• Work item:
Where a line of the data holds the word "произойдет", copy that line.

• Records for processing:
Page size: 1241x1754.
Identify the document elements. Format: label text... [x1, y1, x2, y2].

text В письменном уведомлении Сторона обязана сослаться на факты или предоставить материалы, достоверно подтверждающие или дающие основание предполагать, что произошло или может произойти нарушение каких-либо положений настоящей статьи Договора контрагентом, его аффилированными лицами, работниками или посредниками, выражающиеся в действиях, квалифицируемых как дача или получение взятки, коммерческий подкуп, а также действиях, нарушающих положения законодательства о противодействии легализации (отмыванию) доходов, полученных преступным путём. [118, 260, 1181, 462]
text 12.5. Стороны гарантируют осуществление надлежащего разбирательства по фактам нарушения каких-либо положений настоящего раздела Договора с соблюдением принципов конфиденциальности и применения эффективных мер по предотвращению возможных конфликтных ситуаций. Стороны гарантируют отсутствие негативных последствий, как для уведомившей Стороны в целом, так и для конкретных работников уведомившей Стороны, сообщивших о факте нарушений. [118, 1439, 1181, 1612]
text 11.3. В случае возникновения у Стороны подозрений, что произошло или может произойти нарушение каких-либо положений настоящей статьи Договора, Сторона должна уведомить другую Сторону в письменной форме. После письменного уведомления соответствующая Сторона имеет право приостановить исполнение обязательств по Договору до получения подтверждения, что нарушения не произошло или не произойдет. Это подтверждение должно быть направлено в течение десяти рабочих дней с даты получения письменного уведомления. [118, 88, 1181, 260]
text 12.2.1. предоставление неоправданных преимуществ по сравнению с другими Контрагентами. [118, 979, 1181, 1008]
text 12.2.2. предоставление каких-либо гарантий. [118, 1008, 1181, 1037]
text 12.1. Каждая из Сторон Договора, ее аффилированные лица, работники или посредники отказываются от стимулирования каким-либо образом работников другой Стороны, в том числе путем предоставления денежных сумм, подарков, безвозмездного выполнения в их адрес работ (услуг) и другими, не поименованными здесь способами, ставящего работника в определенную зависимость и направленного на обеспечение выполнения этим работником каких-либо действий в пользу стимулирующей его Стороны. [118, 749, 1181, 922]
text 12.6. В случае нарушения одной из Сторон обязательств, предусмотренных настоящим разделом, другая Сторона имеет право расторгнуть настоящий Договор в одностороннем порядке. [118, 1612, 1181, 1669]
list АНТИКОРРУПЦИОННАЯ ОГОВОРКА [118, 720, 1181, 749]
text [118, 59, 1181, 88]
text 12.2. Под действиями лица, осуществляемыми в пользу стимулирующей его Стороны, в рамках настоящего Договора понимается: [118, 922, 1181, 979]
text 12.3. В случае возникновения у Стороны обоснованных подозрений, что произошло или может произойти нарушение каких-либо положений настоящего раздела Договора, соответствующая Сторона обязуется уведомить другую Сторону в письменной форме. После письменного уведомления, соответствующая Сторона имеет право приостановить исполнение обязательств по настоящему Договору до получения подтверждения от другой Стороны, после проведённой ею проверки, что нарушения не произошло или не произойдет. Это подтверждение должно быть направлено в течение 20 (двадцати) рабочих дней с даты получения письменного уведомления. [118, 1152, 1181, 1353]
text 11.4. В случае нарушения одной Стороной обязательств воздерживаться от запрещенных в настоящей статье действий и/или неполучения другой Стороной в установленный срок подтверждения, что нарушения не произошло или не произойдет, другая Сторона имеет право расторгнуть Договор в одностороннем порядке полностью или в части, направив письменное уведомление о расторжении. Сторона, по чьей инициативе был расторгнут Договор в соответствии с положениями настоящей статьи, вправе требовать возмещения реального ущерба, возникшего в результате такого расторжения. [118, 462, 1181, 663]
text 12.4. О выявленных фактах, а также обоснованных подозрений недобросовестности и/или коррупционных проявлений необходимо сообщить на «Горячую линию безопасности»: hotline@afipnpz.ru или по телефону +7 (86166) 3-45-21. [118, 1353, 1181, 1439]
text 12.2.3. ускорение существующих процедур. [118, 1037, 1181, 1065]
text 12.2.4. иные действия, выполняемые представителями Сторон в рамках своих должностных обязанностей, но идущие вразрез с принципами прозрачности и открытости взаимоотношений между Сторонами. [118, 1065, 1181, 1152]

==

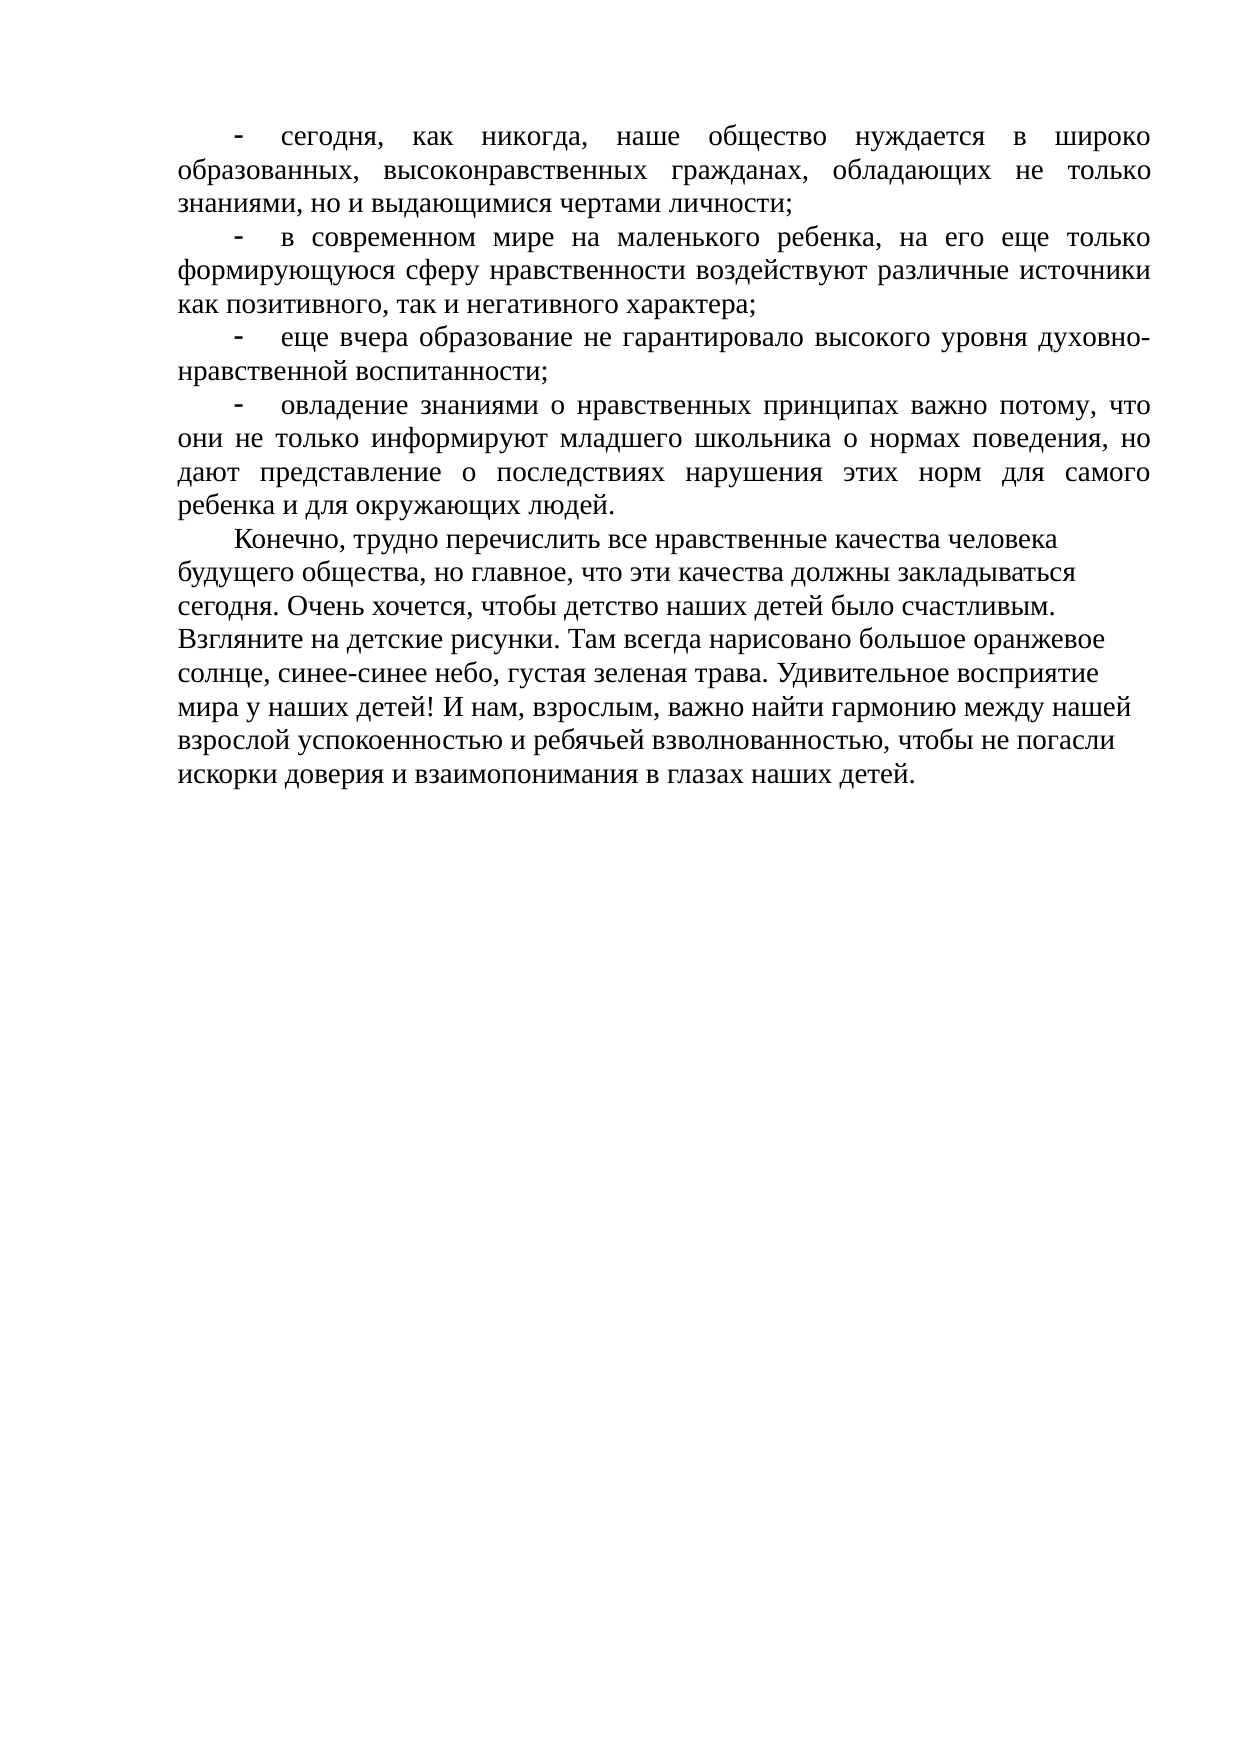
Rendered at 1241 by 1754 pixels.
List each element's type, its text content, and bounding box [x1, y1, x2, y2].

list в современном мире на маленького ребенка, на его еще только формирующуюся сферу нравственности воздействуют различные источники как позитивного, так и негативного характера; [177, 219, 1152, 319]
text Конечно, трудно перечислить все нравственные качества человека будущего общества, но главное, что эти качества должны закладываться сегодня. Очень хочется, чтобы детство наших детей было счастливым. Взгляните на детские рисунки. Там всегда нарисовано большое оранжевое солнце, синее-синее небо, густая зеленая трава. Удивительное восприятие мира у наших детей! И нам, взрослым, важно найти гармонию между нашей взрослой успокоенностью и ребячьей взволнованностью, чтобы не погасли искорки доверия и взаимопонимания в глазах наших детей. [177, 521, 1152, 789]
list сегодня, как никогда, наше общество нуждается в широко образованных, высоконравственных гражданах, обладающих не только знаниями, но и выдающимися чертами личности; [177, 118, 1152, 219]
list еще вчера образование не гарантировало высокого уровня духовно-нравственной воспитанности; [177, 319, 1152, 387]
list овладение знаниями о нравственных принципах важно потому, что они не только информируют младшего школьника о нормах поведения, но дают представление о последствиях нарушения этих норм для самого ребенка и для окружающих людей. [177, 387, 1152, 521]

• Exercise output:
text 11.3. В случае возникновения у Стороны подозрений, что произошло или может произойти нарушение каких-либо положений настоящей статьи Договора, Сторона должна уведомить другую Сторону в письменной форме. После письменного уведомления соответствующая Сторона имеет право приостановить исполнение обязательств по Договору до получения подтверждения, что нарушения не произошло или не произойдет. Это подтверждение должно быть направлено в течение десяти рабочих дней с даты получения письменного уведомления. [118, 88, 1181, 260]
text 12.3. В случае возникновения у Стороны обоснованных подозрений, что произошло или может произойти нарушение каких-либо положений настоящего раздела Договора, соответствующая Сторона обязуется уведомить другую Сторону в письменной форме. После письменного уведомления, соответствующая Сторона имеет право приостановить исполнение обязательств по настоящему Договору до получения подтверждения от другой Стороны, после проведённой ею проверки, что нарушения не произошло или не произойдет. Это подтверждение должно быть направлено в течение 20 (двадцати) рабочих дней с даты получения письменного уведомления. [118, 1152, 1181, 1353]
text 11.4. В случае нарушения одной Стороной обязательств воздерживаться от запрещенных в настоящей статье действий и/или неполучения другой Стороной в установленный срок подтверждения, что нарушения не произошло или не произойдет, другая Сторона имеет право расторгнуть Договор в одностороннем порядке полностью или в части, направив письменное уведомление о расторжении. Сторона, по чьей инициативе был расторгнут Договор в соответствии с положениями настоящей статьи, вправе требовать возмещения реального ущерба, возникшего в результате такого расторжения. [118, 462, 1181, 663]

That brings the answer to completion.